Input material =

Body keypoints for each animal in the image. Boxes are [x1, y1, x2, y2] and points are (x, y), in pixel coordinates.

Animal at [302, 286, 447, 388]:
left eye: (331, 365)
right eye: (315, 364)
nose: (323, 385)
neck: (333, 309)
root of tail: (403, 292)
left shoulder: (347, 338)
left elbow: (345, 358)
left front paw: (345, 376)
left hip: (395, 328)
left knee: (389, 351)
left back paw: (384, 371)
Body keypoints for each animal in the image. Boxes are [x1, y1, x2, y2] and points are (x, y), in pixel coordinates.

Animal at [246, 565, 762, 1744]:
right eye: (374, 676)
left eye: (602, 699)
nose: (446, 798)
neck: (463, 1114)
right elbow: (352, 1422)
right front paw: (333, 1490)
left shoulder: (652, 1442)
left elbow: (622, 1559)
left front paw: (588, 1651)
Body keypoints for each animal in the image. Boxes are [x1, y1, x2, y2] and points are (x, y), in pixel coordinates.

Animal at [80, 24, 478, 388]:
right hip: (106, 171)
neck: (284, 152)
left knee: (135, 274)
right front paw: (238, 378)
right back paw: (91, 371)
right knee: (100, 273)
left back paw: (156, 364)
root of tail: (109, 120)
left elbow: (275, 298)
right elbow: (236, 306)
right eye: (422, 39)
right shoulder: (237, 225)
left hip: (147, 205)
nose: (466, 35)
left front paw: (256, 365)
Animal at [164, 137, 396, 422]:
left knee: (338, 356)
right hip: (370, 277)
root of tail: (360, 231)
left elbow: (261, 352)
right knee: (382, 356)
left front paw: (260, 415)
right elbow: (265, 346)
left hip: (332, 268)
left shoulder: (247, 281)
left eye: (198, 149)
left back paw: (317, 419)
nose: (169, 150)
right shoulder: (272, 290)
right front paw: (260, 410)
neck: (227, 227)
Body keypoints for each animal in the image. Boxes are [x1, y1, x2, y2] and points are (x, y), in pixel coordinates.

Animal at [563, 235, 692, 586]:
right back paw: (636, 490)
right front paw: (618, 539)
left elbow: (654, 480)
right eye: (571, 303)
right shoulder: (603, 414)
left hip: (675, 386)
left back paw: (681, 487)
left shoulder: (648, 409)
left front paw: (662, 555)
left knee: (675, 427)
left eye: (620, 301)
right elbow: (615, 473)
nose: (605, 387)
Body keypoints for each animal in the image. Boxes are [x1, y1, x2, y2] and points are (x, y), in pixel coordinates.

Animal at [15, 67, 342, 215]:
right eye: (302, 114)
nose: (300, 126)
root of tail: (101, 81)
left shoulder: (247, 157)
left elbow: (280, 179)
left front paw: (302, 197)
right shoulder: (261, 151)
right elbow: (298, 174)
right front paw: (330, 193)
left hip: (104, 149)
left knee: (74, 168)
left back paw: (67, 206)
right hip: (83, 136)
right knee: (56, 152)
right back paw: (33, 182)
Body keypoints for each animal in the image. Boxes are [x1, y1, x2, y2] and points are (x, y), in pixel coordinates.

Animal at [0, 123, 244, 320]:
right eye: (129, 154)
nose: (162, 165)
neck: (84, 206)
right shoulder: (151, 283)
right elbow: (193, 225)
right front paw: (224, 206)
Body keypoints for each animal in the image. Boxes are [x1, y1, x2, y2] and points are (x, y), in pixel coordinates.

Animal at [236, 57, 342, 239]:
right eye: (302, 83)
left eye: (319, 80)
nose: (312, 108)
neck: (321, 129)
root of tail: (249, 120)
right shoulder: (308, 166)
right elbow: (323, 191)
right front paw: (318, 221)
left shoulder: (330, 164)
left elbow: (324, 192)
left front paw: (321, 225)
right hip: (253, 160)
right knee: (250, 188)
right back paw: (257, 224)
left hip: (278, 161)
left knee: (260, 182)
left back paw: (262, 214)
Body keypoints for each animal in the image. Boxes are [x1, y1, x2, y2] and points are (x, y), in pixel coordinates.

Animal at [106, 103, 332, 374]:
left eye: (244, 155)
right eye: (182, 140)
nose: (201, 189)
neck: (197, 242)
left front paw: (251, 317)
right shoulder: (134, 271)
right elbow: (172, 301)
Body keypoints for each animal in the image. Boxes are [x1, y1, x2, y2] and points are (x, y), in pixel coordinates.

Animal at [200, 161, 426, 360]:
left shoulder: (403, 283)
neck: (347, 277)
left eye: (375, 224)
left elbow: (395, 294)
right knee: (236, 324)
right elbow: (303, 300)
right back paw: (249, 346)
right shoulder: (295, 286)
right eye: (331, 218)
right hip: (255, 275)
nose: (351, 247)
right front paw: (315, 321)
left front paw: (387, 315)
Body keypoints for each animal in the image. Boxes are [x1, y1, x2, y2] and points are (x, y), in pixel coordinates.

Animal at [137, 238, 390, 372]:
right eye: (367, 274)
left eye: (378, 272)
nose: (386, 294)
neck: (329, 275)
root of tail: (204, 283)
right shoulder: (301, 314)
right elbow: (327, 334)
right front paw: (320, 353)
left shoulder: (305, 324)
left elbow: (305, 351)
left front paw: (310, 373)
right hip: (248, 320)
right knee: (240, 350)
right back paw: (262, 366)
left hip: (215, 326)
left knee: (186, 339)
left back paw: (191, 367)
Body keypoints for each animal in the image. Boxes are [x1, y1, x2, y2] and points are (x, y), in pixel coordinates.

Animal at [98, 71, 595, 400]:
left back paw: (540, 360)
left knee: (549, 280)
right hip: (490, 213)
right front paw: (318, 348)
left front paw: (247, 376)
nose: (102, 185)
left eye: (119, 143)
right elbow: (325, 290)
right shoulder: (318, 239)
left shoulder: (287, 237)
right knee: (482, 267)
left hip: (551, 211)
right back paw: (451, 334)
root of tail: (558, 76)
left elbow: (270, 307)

To do = Where does the word "root" appear in the listing? List each line that holds it.

Reply to the task =
root of tail: (403, 292)
root of tail: (109, 120)
root of tail: (360, 231)
root of tail: (101, 81)
root of tail: (249, 120)
root of tail: (204, 283)
root of tail: (558, 76)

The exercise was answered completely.